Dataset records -
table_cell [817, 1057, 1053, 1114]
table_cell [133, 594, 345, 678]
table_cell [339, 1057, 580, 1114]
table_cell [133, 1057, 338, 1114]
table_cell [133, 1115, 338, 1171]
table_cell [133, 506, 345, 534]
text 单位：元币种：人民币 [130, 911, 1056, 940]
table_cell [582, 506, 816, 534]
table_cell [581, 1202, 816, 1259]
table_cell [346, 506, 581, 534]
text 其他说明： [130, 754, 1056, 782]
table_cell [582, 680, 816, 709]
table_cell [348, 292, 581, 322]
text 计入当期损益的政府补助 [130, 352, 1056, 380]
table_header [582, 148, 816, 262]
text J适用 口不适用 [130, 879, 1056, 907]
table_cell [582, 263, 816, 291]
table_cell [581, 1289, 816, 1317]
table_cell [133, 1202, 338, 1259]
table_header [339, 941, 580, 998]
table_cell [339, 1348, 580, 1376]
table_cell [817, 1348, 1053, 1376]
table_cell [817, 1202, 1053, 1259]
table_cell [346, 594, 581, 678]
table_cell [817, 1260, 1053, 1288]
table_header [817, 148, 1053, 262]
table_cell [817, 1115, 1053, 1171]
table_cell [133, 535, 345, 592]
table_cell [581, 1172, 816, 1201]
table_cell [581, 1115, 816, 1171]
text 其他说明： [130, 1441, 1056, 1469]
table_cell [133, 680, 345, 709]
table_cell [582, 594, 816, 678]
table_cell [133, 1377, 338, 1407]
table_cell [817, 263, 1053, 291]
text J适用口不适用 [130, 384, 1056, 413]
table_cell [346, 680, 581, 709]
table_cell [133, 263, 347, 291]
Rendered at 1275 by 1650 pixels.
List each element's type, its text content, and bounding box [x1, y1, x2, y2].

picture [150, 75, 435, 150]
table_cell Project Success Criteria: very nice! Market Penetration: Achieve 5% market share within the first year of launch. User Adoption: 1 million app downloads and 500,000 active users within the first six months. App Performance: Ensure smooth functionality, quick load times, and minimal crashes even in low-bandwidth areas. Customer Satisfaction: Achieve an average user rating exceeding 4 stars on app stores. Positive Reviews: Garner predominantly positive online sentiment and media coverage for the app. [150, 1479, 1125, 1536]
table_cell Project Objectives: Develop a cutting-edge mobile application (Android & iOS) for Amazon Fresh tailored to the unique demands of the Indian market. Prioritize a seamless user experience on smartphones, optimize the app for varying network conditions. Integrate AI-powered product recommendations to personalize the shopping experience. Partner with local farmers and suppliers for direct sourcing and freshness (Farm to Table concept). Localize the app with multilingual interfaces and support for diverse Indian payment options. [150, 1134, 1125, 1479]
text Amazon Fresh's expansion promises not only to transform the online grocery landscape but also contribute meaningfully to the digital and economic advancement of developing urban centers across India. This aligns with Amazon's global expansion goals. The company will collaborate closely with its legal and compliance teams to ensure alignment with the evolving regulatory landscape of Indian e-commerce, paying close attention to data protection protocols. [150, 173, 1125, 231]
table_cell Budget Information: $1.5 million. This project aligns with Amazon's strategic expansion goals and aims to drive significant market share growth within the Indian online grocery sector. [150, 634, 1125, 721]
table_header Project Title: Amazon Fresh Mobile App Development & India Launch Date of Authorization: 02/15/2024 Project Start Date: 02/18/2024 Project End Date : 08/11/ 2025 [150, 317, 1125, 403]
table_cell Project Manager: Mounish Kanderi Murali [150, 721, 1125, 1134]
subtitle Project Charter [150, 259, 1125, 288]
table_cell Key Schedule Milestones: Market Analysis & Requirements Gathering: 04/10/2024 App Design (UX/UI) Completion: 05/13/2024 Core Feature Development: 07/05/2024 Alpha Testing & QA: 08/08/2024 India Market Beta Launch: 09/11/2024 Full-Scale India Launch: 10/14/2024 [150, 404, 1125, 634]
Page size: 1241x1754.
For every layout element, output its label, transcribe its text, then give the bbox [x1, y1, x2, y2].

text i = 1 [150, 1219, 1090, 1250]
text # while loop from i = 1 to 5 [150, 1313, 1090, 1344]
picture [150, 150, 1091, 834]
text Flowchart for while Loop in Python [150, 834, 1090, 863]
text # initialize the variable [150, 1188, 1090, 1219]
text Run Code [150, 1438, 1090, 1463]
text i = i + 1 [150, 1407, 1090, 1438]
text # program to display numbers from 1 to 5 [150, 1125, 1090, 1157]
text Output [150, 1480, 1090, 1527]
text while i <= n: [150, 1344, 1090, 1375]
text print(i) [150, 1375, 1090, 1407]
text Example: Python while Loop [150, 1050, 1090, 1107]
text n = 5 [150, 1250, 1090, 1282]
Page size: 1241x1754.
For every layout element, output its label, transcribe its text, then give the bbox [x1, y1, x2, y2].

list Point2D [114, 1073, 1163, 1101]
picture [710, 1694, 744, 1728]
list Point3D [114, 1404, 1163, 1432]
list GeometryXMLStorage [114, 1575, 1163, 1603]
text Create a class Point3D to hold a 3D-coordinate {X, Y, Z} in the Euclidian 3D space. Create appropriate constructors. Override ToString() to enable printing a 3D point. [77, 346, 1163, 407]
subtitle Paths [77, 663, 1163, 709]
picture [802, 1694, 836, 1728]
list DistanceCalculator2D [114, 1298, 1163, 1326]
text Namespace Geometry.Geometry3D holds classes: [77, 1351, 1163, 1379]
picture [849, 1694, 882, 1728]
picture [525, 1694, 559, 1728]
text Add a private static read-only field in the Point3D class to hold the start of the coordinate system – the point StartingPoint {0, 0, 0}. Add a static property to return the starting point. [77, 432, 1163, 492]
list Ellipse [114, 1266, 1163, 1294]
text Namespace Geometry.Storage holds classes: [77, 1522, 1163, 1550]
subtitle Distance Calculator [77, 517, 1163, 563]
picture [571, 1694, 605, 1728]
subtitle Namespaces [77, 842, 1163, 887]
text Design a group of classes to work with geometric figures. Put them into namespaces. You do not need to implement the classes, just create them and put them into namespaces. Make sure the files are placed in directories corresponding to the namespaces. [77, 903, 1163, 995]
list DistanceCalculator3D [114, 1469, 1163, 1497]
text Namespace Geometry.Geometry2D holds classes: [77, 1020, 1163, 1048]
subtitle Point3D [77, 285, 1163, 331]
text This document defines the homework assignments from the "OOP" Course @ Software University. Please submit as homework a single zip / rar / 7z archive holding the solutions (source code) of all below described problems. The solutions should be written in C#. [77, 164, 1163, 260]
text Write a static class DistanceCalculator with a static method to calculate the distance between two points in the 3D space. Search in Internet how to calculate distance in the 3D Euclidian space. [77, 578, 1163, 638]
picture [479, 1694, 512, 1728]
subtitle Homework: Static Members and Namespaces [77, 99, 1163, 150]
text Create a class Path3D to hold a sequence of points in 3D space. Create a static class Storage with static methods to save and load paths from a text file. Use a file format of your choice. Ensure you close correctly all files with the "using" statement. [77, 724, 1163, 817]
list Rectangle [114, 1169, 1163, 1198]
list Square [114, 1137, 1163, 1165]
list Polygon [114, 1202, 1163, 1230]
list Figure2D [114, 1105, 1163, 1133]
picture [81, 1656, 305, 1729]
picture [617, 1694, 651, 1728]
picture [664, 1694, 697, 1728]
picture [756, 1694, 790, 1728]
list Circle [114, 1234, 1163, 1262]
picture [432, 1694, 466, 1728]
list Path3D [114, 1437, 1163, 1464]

WHAT THIS TASK INVOLVES -
Could you give the data again, word for word?

WRITTEN SOLUTION -
table_cell [817, 1057, 1053, 1114]
table_cell [133, 594, 345, 678]
table_cell [339, 1057, 580, 1114]
table_cell [133, 1057, 338, 1114]
table_cell [133, 1115, 338, 1171]
table_cell [133, 506, 345, 534]
text 单位：元币种：人民币 [130, 911, 1056, 940]
table_cell [582, 506, 816, 534]
table_cell [581, 1202, 816, 1259]
table_cell [346, 506, 581, 534]
text 其他说明： [130, 754, 1056, 782]
table_cell [582, 680, 816, 709]
table_cell [348, 292, 581, 322]
text 计入当期损益的政府补助 [130, 352, 1056, 380]
table_header [582, 148, 816, 262]
text J适用 口不适用 [130, 879, 1056, 907]
table_cell [582, 263, 816, 291]
table_cell [581, 1289, 816, 1317]
table_cell [133, 1202, 338, 1259]
table_header [339, 941, 580, 998]
table_cell [339, 1348, 580, 1376]
table_cell [817, 1348, 1053, 1376]
table_cell [817, 1202, 1053, 1259]
table_cell [346, 594, 581, 678]
table_cell [817, 1260, 1053, 1288]
table_header [817, 148, 1053, 262]
table_cell [817, 1115, 1053, 1171]
table_cell [133, 535, 345, 592]
table_cell [581, 1172, 816, 1201]
table_cell [581, 1115, 816, 1171]
text 其他说明： [130, 1441, 1056, 1469]
table_cell [133, 680, 345, 709]
table_cell [582, 594, 816, 678]
table_cell [133, 1377, 338, 1407]
table_cell [817, 263, 1053, 291]
text J适用口不适用 [130, 384, 1056, 413]
table_cell [346, 680, 581, 709]
table_cell [133, 263, 347, 291]
Rendered at 1275 by 1650 pixels.
List each element's type, its text content, and bounding box [x1, y1, x2, y2].

picture [150, 75, 435, 150]
table_cell Project Success Criteria: very nice! Market Penetration: Achieve 5% market share within the first year of launch. User Adoption: 1 million app downloads and 500,000 active users within the first six months. App Performance: Ensure smooth functionality, quick load times, and minimal crashes even in low-bandwidth areas. Customer Satisfaction: Achieve an average user rating exceeding 4 stars on app stores. Positive Reviews: Garner predominantly positive online sentiment and media coverage for the app. [150, 1479, 1125, 1536]
table_cell Project Objectives: Develop a cutting-edge mobile application (Android & iOS) for Amazon Fresh tailored to the unique demands of the Indian market. Prioritize a seamless user experience on smartphones, optimize the app for varying network conditions. Integrate AI-powered product recommendations to personalize the shopping experience. Partner with local farmers and suppliers for direct sourcing and freshness (Farm to Table concept). Localize the app with multilingual interfaces and support for diverse Indian payment options. [150, 1134, 1125, 1479]
text Amazon Fresh's expansion promises not only to transform the online grocery landscape but also contribute meaningfully to the digital and economic advancement of developing urban centers across India. This aligns with Amazon's global expansion goals. The company will collaborate closely with its legal and compliance teams to ensure alignment with the evolving regulatory landscape of Indian e-commerce, paying close attention to data protection protocols. [150, 173, 1125, 231]
table_cell Budget Information: $1.5 million. This project aligns with Amazon's strategic expansion goals and aims to drive significant market share growth within the Indian online grocery sector. [150, 634, 1125, 721]
table_header Project Title: Amazon Fresh Mobile App Development & India Launch Date of Authorization: 02/15/2024 Project Start Date: 02/18/2024 Project End Date : 08/11/ 2025 [150, 317, 1125, 403]
table_cell Project Manager: Mounish Kanderi Murali [150, 721, 1125, 1134]
subtitle Project Charter [150, 259, 1125, 288]
table_cell Key Schedule Milestones: Market Analysis & Requirements Gathering: 04/10/2024 App Design (UX/UI) Completion: 05/13/2024 Core Feature Development: 07/05/2024 Alpha Testing & QA: 08/08/2024 India Market Beta Launch: 09/11/2024 Full-Scale India Launch: 10/14/2024 [150, 404, 1125, 634]
Page size: 1241x1754.
For every layout element, output its label, transcribe its text, then give the bbox [x1, y1, x2, y2].

text i = 1 [150, 1219, 1090, 1250]
text # while loop from i = 1 to 5 [150, 1313, 1090, 1344]
picture [150, 150, 1091, 834]
text Flowchart for while Loop in Python [150, 834, 1090, 863]
text # initialize the variable [150, 1188, 1090, 1219]
text Run Code [150, 1438, 1090, 1463]
text i = i + 1 [150, 1407, 1090, 1438]
text # program to display numbers from 1 to 5 [150, 1125, 1090, 1157]
text Output [150, 1480, 1090, 1527]
text while i <= n: [150, 1344, 1090, 1375]
text print(i) [150, 1375, 1090, 1407]
text Example: Python while Loop [150, 1050, 1090, 1107]
text n = 5 [150, 1250, 1090, 1282]
Page size: 1241x1754.
For every layout element, output its label, transcribe its text, then give the bbox [x1, y1, x2, y2].

list Point2D [114, 1073, 1163, 1101]
picture [710, 1694, 744, 1728]
list Point3D [114, 1404, 1163, 1432]
list GeometryXMLStorage [114, 1575, 1163, 1603]
text Create a class Point3D to hold a 3D-coordinate {X, Y, Z} in the Euclidian 3D space. Create appropriate constructors. Override ToString() to enable printing a 3D point. [77, 346, 1163, 407]
subtitle Paths [77, 663, 1163, 709]
picture [802, 1694, 836, 1728]
list DistanceCalculator2D [114, 1298, 1163, 1326]
text Namespace Geometry.Geometry3D holds classes: [77, 1351, 1163, 1379]
picture [849, 1694, 882, 1728]
picture [525, 1694, 559, 1728]
text Add a private static read-only field in the Point3D class to hold the start of the coordinate system – the point StartingPoint {0, 0, 0}. Add a static property to return the starting point. [77, 432, 1163, 492]
list Ellipse [114, 1266, 1163, 1294]
text Namespace Geometry.Storage holds classes: [77, 1522, 1163, 1550]
subtitle Distance Calculator [77, 517, 1163, 563]
picture [571, 1694, 605, 1728]
subtitle Namespaces [77, 842, 1163, 887]
text Design a group of classes to work with geometric figures. Put them into namespaces. You do not need to implement the classes, just create them and put them into namespaces. Make sure the files are placed in directories corresponding to the namespaces. [77, 903, 1163, 995]
list DistanceCalculator3D [114, 1469, 1163, 1497]
text Namespace Geometry.Geometry2D holds classes: [77, 1020, 1163, 1048]
subtitle Point3D [77, 285, 1163, 331]
text This document defines the homework assignments from the "OOP" Course @ Software University. Please submit as homework a single zip / rar / 7z archive holding the solutions (source code) of all below described problems. The solutions should be written in C#. [77, 164, 1163, 260]
text Write a static class DistanceCalculator with a static method to calculate the distance between two points in the 3D space. Search in Internet how to calculate distance in the 3D Euclidian space. [77, 578, 1163, 638]
picture [479, 1694, 512, 1728]
subtitle Homework: Static Members and Namespaces [77, 99, 1163, 150]
text Create a class Path3D to hold a sequence of points in 3D space. Create a static class Storage with static methods to save and load paths from a text file. Use a file format of your choice. Ensure you close correctly all files with the "using" statement. [77, 724, 1163, 817]
list Rectangle [114, 1169, 1163, 1198]
list Square [114, 1137, 1163, 1165]
list Polygon [114, 1202, 1163, 1230]
list Figure2D [114, 1105, 1163, 1133]
picture [81, 1656, 305, 1729]
picture [617, 1694, 651, 1728]
picture [664, 1694, 697, 1728]
picture [756, 1694, 790, 1728]
list Circle [114, 1234, 1163, 1262]
picture [432, 1694, 466, 1728]
list Path3D [114, 1437, 1163, 1464]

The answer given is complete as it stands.